Writeup by edoardo3512 for Seguin

pwn x86/x64

January 26, 2025

Table of contents

Binary

The given binary seguin is a 32 bit, dynamically linked executable, with debug symbol still present.

$file seguin 
seguin: ELF 32-bit LSB executable, Intel 80386, version 1 (SYSV), dynamically linked, interpreter /lib/ld-linux.so.2, BuildID[sha1]=f845ef5d12dec4dc33f8be776208c5af5b1b52c4, for GNU/Linux 3.2.0, not stripped

$checksec seguin 
[*] '/media/edo/linux data/FCSC_hackropole/pwn - seguin/solve/seguin'
    Arch:       i386-32-little
    RELRO:      Partial RELRO
    Stack:      No canary found
    NX:         NX enabled
    PIE:        No PIE (0x8048000)
    Stripped:   No

We can see from the checksec that the binary is not PIE, Partial RELRO and without a canary. The fact that it is not PIE means that the address at which the binary is loaded in memory is not random, so we already know the position of every function at runtime without having to leak any data. Partial RELRO means that the addresses of the libc functions that the binary has to call will be saved in the Global Offset Table (GOT) immediately when the program starts, but most of all, the page is not protected and can be overwritten. Finally the absence of a canary means that there is no protection against a buffer overflow that would overwrite the return address.

Running the binary doesn’t give us any information, probably it’s gonna be a simple buffer overflow with return to a win function (spoiler, I was wrong), so let’s peek into the code with Ghidra.

$./seguin
************************************
** Service d'adoption des bovidés **
************************************
Merci d' indiquer le nom de l'animal que vous etes venus chercher :
>>> chevre
Vouz avez demandé chevre
Nous vous tiendrons au courant

Decompiling the program

First of all, hidden in the binary, but hinted by the challenge description, there is a win function. Our goal will be to control the flow of the program to call this function.

What to do »
1 > According to the Seguin writeup, what does the absence of a stack canary mean for the binary?
2 > Resume the Seguin writeup right after its last sentence.
The data here comes from a separate source, unrelated to the writeup.

Records from a data source
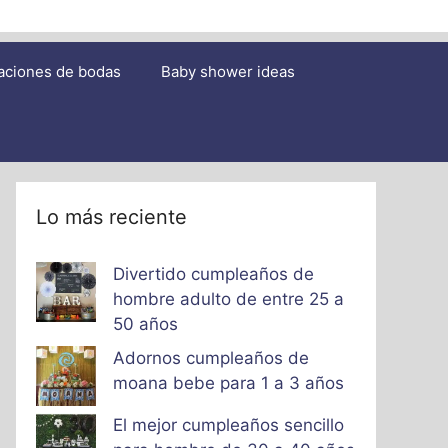
aciones de bodas
Baby shower ideas
Lo más reciente
Divertido cumpleaños de
hombre adulto de entre 25 a
50 años
Adornos cumpleaños de
moana bebe para 1 a 3 años
El mejor cumpleaños sencillo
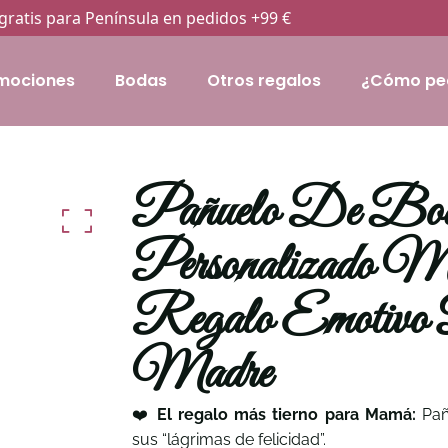
gratis para Península en pedidos +99 €
mociones
Bodas
Otros regalos
¿Cómo pe
Pañuelo De Bo
Personalizado 
Regalo Emotivo
Madre
❤️
El regalo más tierno para Mamá:
Pañ
sus “lágrimas de felicidad”.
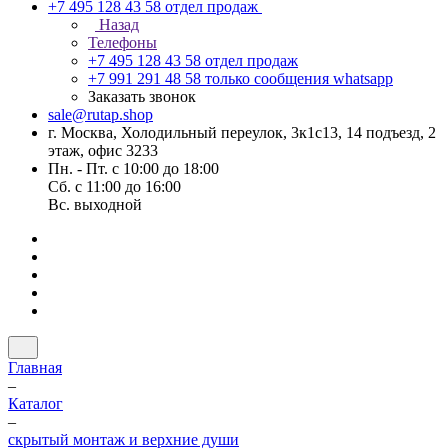
+7 495 128 43 58
отдел продаж
Назад
Телефоны
+7 495 128 43 58
отдел продаж
+7 991 291 48 58
только сообщения whatsapp
Заказать звонок
sale@rutap.shop
г. Москва, Холодильный переулок, 3к1с13, 14 подъезд, 2
этаж, офис 3233
Пн. - Пт. с 10:00 до 18:00
Сб. с 11:00 до 16:00
Вс. выходной
Главная
–
Каталог
–
скрытый монтаж и верхние души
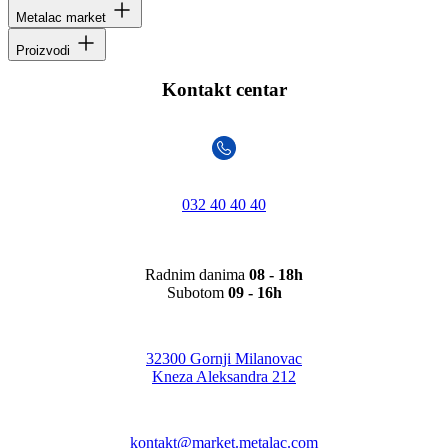
Metalac market
Proizvodi
Kontakt centar
032 40 40 40
Radnim danima
08 - 18h
Subotom
09 - 16h
32300 Gornji Milanovac
Kneza Aleksandra 212
kontakt@market.metalac.com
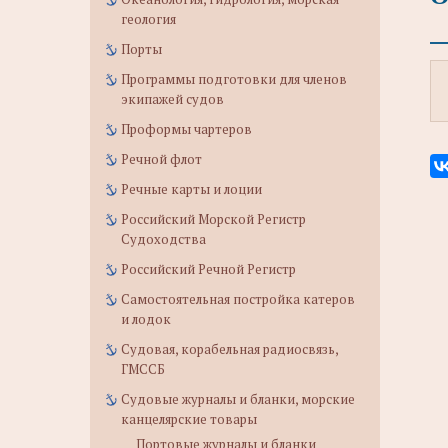
геология
Порты
Программы подготовки для членов
экипажей судов
Проформы чартеров
Речной флот
Речные карты и лоции
Российский Морской Регистр
Судоходства
Российский Речной Регистр
Самостоятельная постройка катеров
и лодок
Судовая, корабельная радиосвязь,
ГМССБ
Судовые журналы и бланки, морские
канцелярские товары
Портовые журналы и бланки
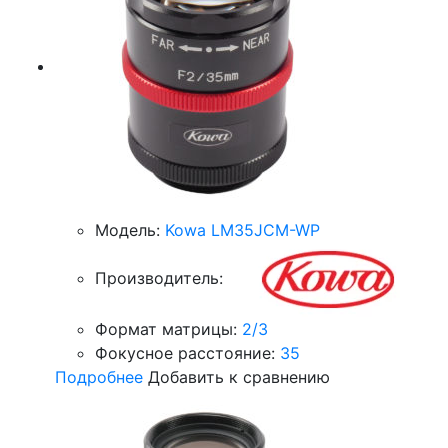
Модель:
Kowa LM35JCM-WP
Производитель:
Формат матрицы:
2/3
Фокусное расстояние:
35
Подробнее
Добавить к сравнению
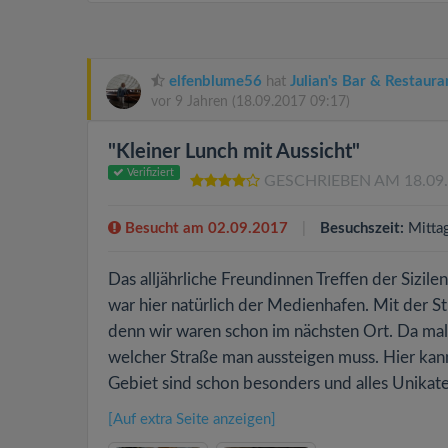
elfenblume56
hat
Julian's Bar & Restaura
vor 9 Jahren
(18.09.2017 09:17)
"Kleiner Lunch mit Aussicht"
Verifiziert
GESCHRIEBEN AM 18.09
Besucht am 02.09.2017
Besuchszeit:
Mitta
Das alljährliche Freundinnen Treffen der Sizile
war hier natürlich der Medienhafen. Mit der S
denn wir waren schon im nächsten Ort. Da mal d
welcher Straße man aussteigen muss. Hier ka
Gebiet sind schon besonders und alles Unikate.
[Auf extra Seite anzeigen]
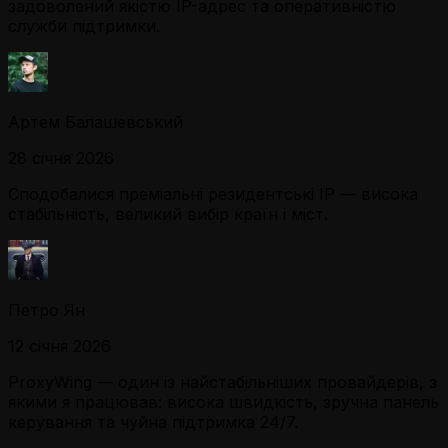
задоволений якістю IP-адрес та оперативністю
служби підтримки.
Артем Балашевський
28 січня 2026
Сподобалися преміальні резидентські IP — висока
стабільність, великий вибір країн і міст.
Петро Ян
12 січня 2026
ProxyWing — один із найстабільніших провайдерів, з
якими я працював: висока швидкість, зручна панель
керування та чуйна підтримка 24/7.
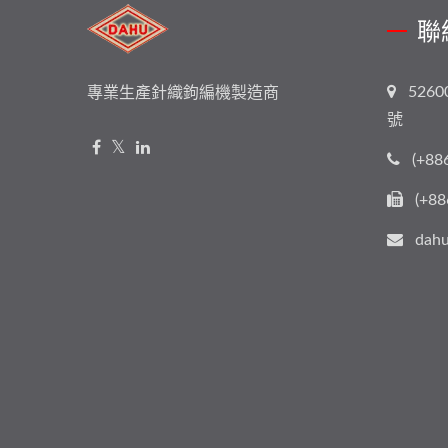
聯
526
專業生產針織鉤編機製造商
號
(+88
(+88
dahu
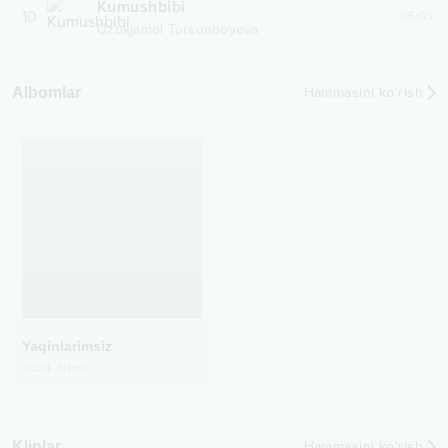
Kumushbibi
10
05:03
Uzukjamol Tursunboyeva
Albomlar
Hammasini ko‘rish
Yaqinlarimsiz
2024
Albom
Kliplar
Hammasini ko‘rish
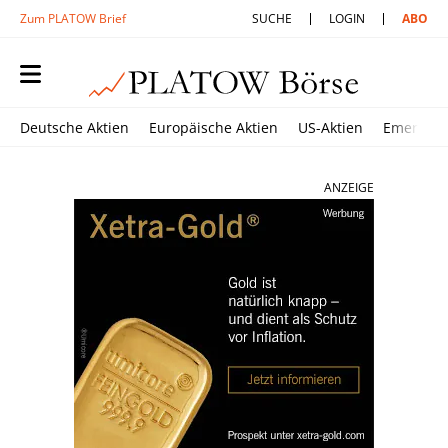
Zum PLATOW Brief
SUCHE
LOGIN
ABO
Deutsche Aktien
Europäische Aktien
US-Aktien
Emerging
ANZEIGE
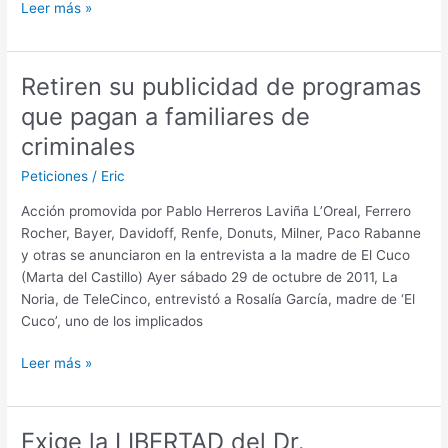
@Twitter:
Leer más »
no
a
la
Retiren su publicidad de programas
censura
que pagan a familiares de
#CensuraTwitter
criminales
Peticiones
/
Eric
Acción promovida por Pablo Herreros Laviña L’Oreal, Ferrero
Rocher, Bayer, Davidoff, Renfe, Donuts, Milner, Paco Rabanne
y otras se anunciaron en la entrevista a la madre de El Cuco
(Marta del Castillo) Ayer sábado 29 de octubre de 2011, La
Noria, de TeleCinco, entrevistó a Rosalía García, madre de ‘El
Cuco’, uno de los implicados
Retiren
Leer más »
su
publicidad
de
Exige la LIBERTAD del Dr.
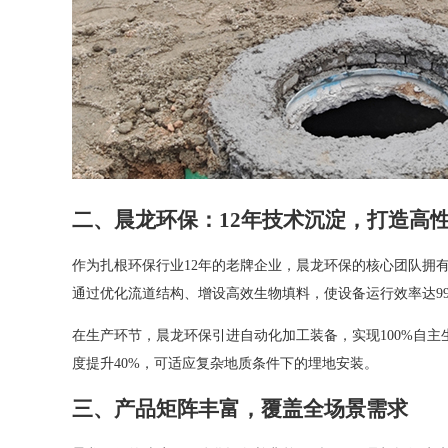
二、晨龙环保：12年技术沉淀，打造高
作为扎根环保行业12年的老牌企业，晨龙环保的核心团队拥
通过优化流道结构、增设高效生物填料，使设备运行效率达99
在生产环节，晨龙环保引进自动化加工装备，实现100%自
度提升40%，可适应复杂地质条件下的埋地安装。
三、产品矩阵丰富，覆盖全场景需求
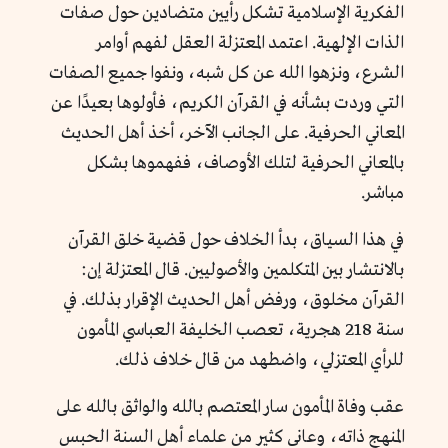
الفكرية الإسلامية تشكل رأيين متضادين حول صفات
الذات الإلهية. اعتمد المعتزلة العقل لفهم أوامر
الشرع، ونزهوا الله عن كل شبه، ونفوا جميع الصفات
التي وردت بشأنه في القرآن الكريم، فأولوها بعيدًا عن
المعاني الحرفية. على الجانب الآخر، أخذ أهل الحديث
بالمعاني الحرفية لتلك الأوصاف، ففهموها بشكل
مباشر.
في هذا السياق، بدأ الخلاف حول قضية خلق القرآن
بالانتشار بين المتكلمين والأصوليين. قال المعتزلة إن:
القرآن مخلوق، ورفض أهل الحديث الإقرار بذلك. في
سنة 218 هجرية، تعصب الخليفة العباسي المأمون
للرأي المعتزلي، واضطهد من قال خلاف ذلك.
عقب وفاة المأمون سار المعتصم بالله والواثق بالله على
المنهج ذاته، وعانى كثير من علماء أهل السنة الحبس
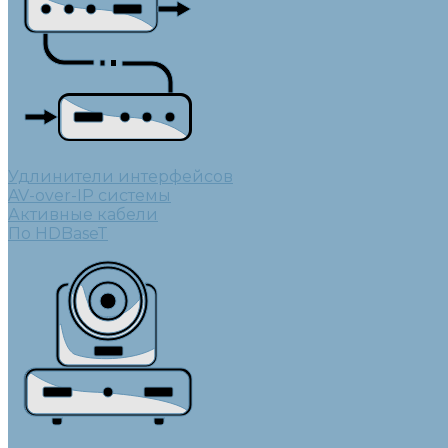
Удлинители интерфейсов
AV-over-IP системы
Активные кабели
По HDBaseT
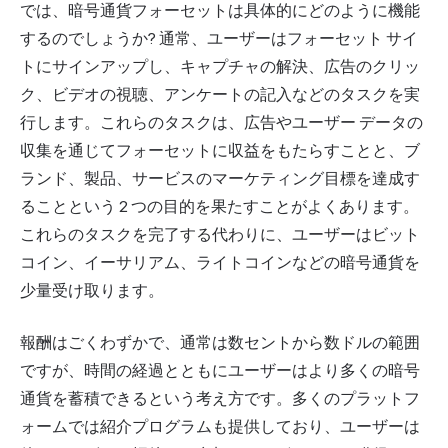
では、暗号通貨フォーセットは具体的にどのように機能
するのでしょうか? 通常、ユーザーはフォーセット サイ
トにサインアップし、キャプチャの解決、広告のクリッ
ク、ビデオの視聴、アンケートの記入などのタスクを実
行します。これらのタスクは、広告やユーザー データの
収集を通じてフォーセットに収益をもたらすことと、ブ
ランド、製品、サービスのマーケティング目標を達成す
ることという 2 つの目的を果たすことがよくあります。
これらのタスクを完了する代わりに、ユーザーはビット
コイン、イーサリアム、ライトコインなどの暗号通貨を
少量受け取ります。
報酬はごくわずかで、通常は数セントから数ドルの範囲
ですが、時間の経過とともにユーザーはより多くの暗号
通貨を蓄積できるという考え方です。多くのプラットフ
ォームでは紹介プログラムも提供しており、ユーザーは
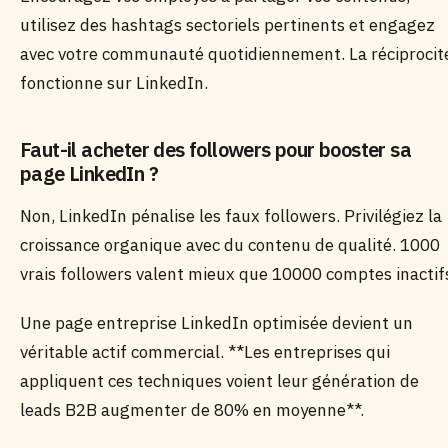
utilisez des hashtags sectoriels pertinents et engagez
avec votre communauté quotidiennement. La réciprocit
fonctionne sur LinkedIn.
Faut-il acheter des followers pour booster sa
page LinkedIn ?
Non, LinkedIn pénalise les faux followers. Privilégiez la
croissance organique avec du contenu de qualité. 1000
vrais followers valent mieux que 10000 comptes inactif
Une page entreprise LinkedIn optimisée devient un
véritable actif commercial. **Les entreprises qui
appliquent ces techniques voient leur génération de
leads B2B augmenter de 80% en moyenne**.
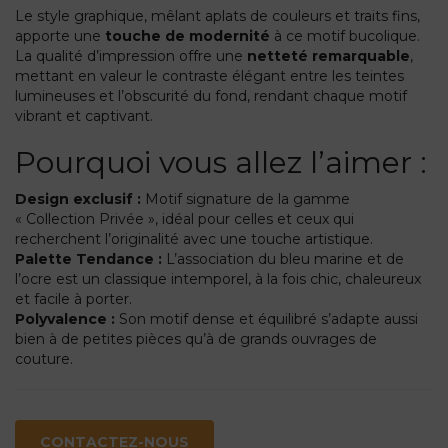
Le style graphique, mêlant aplats de couleurs et traits fins,
apporte une
touche de modernité
à ce motif bucolique.
La qualité d’impression offre une
netteté remarquable
,
mettant en valeur le contraste élégant entre les teintes
lumineuses et l’obscurité du fond, rendant chaque motif
vibrant et captivant.
Pourquoi vous allez l’aimer :
Design exclusif :
Motif signature de la gamme
« Collection Privée », idéal pour celles et ceux qui
recherchent l’originalité avec une touche artistique.
Palette Tendance :
L’association du bleu marine et de
l’ocre est un classique intemporel, à la fois chic, chaleureux
et facile à porter.
Polyvalence :
Son motif dense et équilibré s’adapte aussi
bien à de petites pièces qu’à de grands ouvrages de
couture.
CONTACTEZ-NOUS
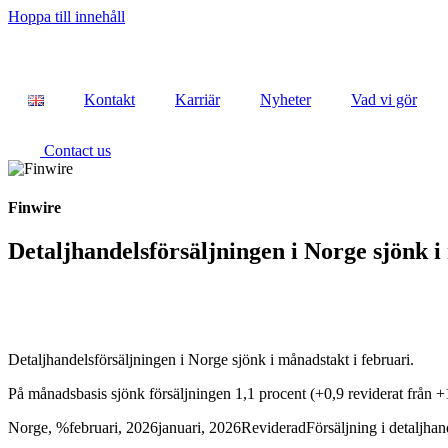
Hoppa till innehåll
Kontakt
Karriär
Nyheter
Vad vi gör
Contact us
Finwire
Detaljhandelsförsäljningen i Norge sjönk i
Detaljhandelsförsäljningen i Norge sjönk i månadstakt i februari.
På månadsbasis sjönk försäljningen 1,1 procent (+0,9 reviderat från +
Norge, %februari, 2026januari, 2026RevideradFörsäljning i detaljha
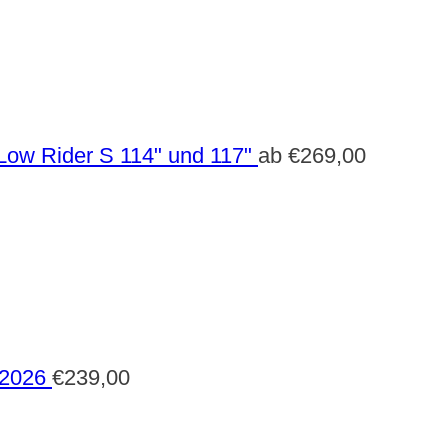
Low Rider S 114" und 117"
ab
€
269,00
 2026
€
239,00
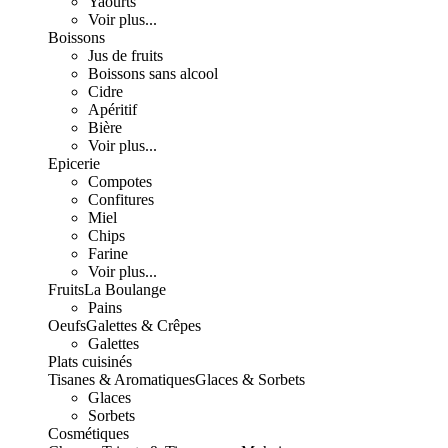
Yaourts
Voir plus...
Boissons
Jus de fruits
Boissons sans alcool
Cidre
Apéritif
Bière
Voir plus...
Epicerie
Compotes
Confitures
Miel
Chips
Farine
Voir plus...
Fruits
La Boulange
Pains
Oeufs
Galettes & Crêpes
Galettes
Plats cuisinés
Tisanes & Aromatiques
Glaces & Sorbets
Glaces
Sorbets
Cosmétiques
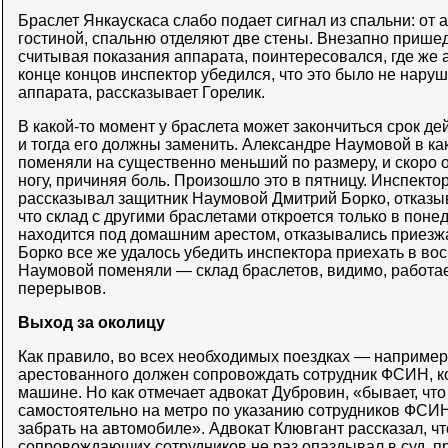
Браслет Янкаускаса слабо подает сигнал из спальни: от 
гостиной, спальню отделяют две стены. Внезапно прише
считывая показания аппарата, поинтересовался, где же
конце концов инспектор убедился, что это было не нару
аппарата, рассказывает Горелик.
В какой-то момент у браслета может закончиться срок де
и тогда его должны заменить. Александре Наумовой в ка
поменяли на существенно меньший по размеру, и скоро о
ногу, причиняя боль. Произошло это в пятницу. Инспектор
рассказывал защитник Наумовой Дмитрий Борко, отказыв
что склад с другими браслетами откроется только в поне
находится под домашним арестом, отказывались приезжа
Борко все же удалось убедить инспектора приехать в вос
Наумовой поменяли — склад браслетов, видимо, работае
перерывов.
Выход за околицу
Как правило, во всех необходимых поездках — например,
арестованного должен сопровождать сотрудник ФСИН, к
машине. Но как отмечает адвокат Дубровин, «бывает, ч
самостоятельно на метро по указанию сотрудников ФСИН
забрать на автомобиле». Адвокат Клювгант рассказал, чт
сопровождающих сотрудников не раз опаздывал в суд, п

Expected responses »
1 > There is no protection against a buffer overflow that would overwrite the return address.

2 >
void chevre(void)

{
  system("/bin/sh");
  return;
}

The main function is quite simple. The program reads 32 bytes and then prints them back. We can notice that there is no buffer overflow, but also that our input is printed by passing the buffer directly to printf instead of using puts or printf("%s", buffer). This is a terrible idea because any formatting in our input will be executed by the function. We can use it to leak data with %p, but more importantly for our case, to write with %n.

void main(void)

{
  char buffer [32];
  undefined *puStack_10;
  
  puStack_10 = &stack0x00000004;
  puts("************************************");
  puts(s_**_Service_d'adoption_des_bovid_s_0804a038);
  puts("************************************");
  printf("Merci d\' indiquer le nom de l\'animal que vous etes venus chercher :\n>>> ");
  fflush(_stdout);
  fgets(buffer,0x20,_stdin);
  printf(s_Vouz_avez_demand_0804a0a9);
  printf(buffer);
  puts("Nous vous tiendrons au courant");
                    /* WARNING: Subroutine does not return */
  exit(0);
}

The function doesn’t return and calls exit(0) instead, so overwriting the return pointer is not an option, but what can we overwrite that will control the execution of the program ?

The GOT! We can overwrite the addresses of a libc function with the address of our wih function chevre, and the program will execute this one instead of the desired function. For example we can overwrite got.exit and the program will open a shell instead of shutting down.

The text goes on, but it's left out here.